Assigned task A
In the anime list, who is the busty rival who tricks Kanta in the first episode of Desert Punk?

(Extracted text begins)

Jonathan's 20 Favorite Anime (Pt.1)

I've been talking about anime for years now, but I don't think people have a clear view of my tastes so far. Figured the best way for you all to get an idea is to just make a list of my favorites already. I did a top fifteen way back when, but that list is now lost to time and is horribly outdated. My taste has grown, and I've seen far more shows worthy of mention. The list I'll be presenting in two parts is a completely different beast. I hope you all enjoy, and hey; maybe you'll find out about a show you never realized was out there.

I'll start off with my bottom ten...

20. Desert Punk

I keep finding that I have very strange taste. Some of the shows I've enjoyed the most are the kinds usually jeered at by the larger public, and for good reason. Still, I have a habit of finding good in the crude, and Desert Punk is probably the best example of that. It's an ecchi comedy mixed with an action series set in a post-apocalypse future, where one mercenary named Kanta makes a living via odd jobs in the great Kanto desert. He's the legendary Desert Punk, a man who never fails a job ...until the first episode, when he's tricked by a busty rival named Junko, and the majority of the series is watching the talented pervert slowly sink lower and lower. His assistant, the tiny Kosuna, doesn't help matters much.

(Extracted text ends)
(The data begins)

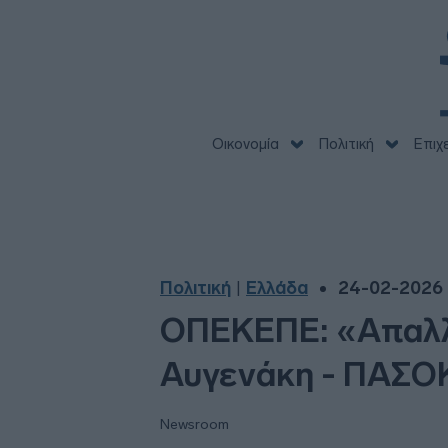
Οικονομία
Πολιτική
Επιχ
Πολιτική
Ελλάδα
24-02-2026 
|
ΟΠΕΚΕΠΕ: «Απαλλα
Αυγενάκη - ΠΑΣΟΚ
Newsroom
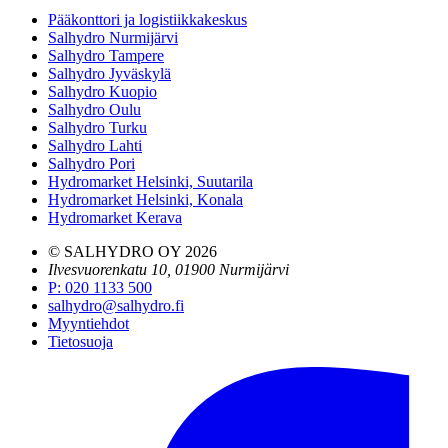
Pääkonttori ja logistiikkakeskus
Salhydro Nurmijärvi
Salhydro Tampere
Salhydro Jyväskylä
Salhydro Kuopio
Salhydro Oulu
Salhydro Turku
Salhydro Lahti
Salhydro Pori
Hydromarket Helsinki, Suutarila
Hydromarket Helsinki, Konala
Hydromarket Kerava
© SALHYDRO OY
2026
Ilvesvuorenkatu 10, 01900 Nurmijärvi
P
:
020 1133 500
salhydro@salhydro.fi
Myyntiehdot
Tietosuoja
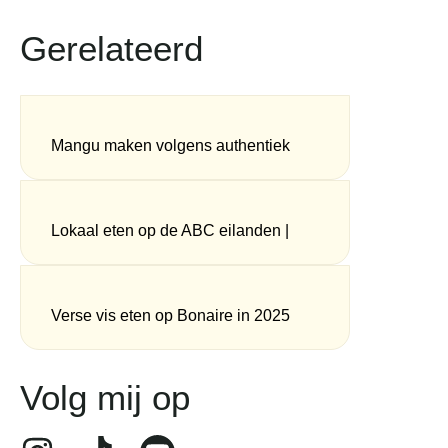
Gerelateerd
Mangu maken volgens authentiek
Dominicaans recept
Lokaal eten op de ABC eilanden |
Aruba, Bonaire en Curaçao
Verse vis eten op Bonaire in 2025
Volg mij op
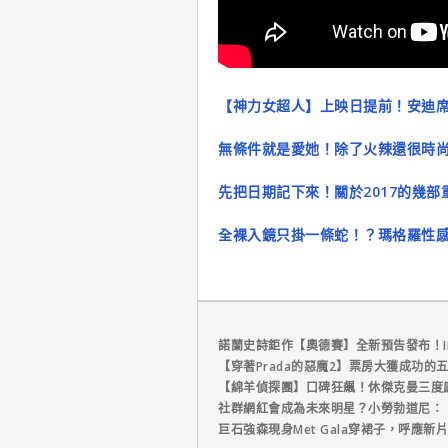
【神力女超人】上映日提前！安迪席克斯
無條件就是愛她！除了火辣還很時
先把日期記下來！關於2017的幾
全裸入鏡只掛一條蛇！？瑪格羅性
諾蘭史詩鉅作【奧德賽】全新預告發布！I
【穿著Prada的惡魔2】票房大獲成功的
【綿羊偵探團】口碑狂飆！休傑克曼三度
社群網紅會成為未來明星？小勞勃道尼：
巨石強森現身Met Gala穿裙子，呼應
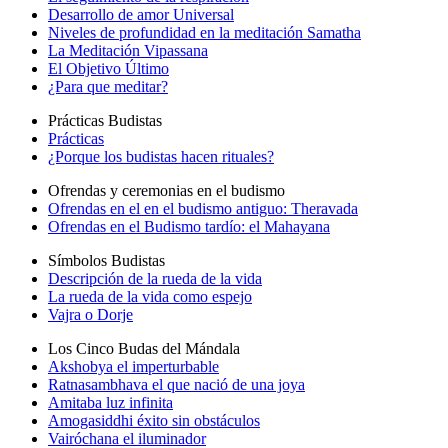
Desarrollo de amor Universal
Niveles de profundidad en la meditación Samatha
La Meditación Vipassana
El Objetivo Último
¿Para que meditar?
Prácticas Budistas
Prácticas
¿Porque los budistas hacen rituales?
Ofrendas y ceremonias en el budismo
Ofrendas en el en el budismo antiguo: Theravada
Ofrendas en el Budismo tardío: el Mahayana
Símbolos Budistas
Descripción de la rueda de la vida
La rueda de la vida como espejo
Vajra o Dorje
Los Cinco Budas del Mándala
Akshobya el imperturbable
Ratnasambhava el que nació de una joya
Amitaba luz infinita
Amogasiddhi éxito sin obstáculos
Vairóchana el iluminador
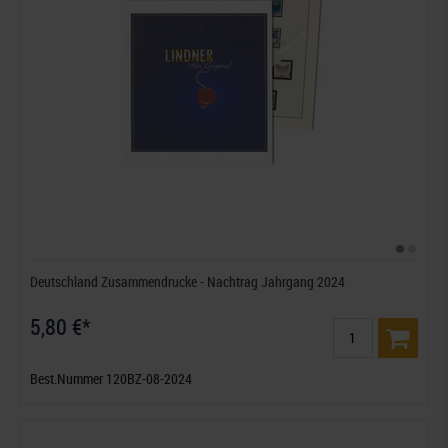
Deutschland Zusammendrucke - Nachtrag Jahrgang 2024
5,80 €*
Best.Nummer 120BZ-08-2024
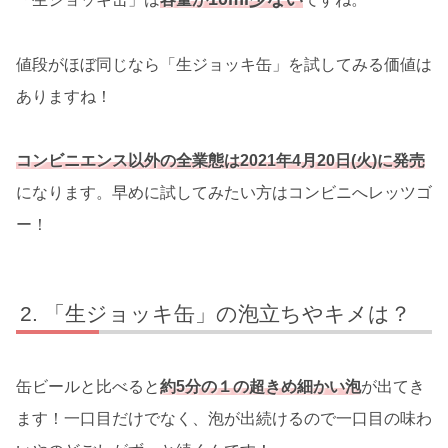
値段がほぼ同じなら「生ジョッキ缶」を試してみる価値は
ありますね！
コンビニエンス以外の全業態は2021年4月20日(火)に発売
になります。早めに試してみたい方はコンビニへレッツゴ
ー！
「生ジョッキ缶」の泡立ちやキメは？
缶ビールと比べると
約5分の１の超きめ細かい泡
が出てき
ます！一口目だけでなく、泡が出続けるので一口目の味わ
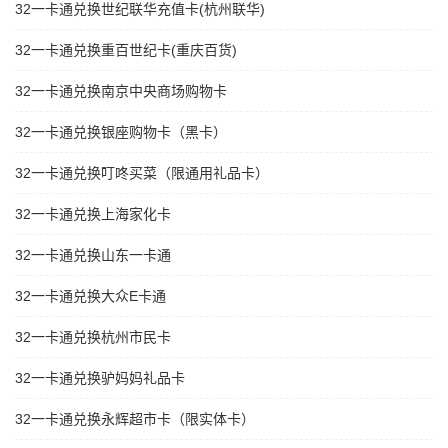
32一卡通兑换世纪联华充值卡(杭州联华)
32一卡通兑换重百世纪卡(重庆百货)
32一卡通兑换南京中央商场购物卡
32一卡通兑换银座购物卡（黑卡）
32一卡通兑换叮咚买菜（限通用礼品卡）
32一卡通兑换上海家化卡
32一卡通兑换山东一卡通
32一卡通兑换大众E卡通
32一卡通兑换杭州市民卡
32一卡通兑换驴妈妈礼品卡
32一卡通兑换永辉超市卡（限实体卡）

(The data ends)

Assigned task B
Output the listing as a numbered list, beginning with the line that contains "Gerelateerd" and continuing through the line that contains "巨石強森現身Met Gala穿裙子，呼應", with blank lines and picture markers left out.

Solution A
Junko

Solution B
1. Gerelateerd
2. Mangu maken volgens authentiek
3. Dominicaans recept
4. Lokaal eten op de ABC eilanden |
5. Aruba, Bonaire en Curaçao
6. Verse vis eten op Bonaire in 2025
7. Volg mij op
8. 【神力女超人】上映日提前！安迪席克斯
9. 無條件就是愛她！除了火辣還很時
10. 先把日期記下來！關於2017的幾
11. 全裸入鏡只掛一條蛇！？瑪格羅性
12. 諾蘭史詩鉅作【奧德賽】全新預告發布！I
13. 【穿著Prada的惡魔2】票房大獲成功的
14. 【綿羊偵探團】口碑狂飆！休傑克曼三度
15. 社群網紅會成為未來明星？小勞勃道尼：
16. 巨石強森現身Met Gala穿裙子，呼應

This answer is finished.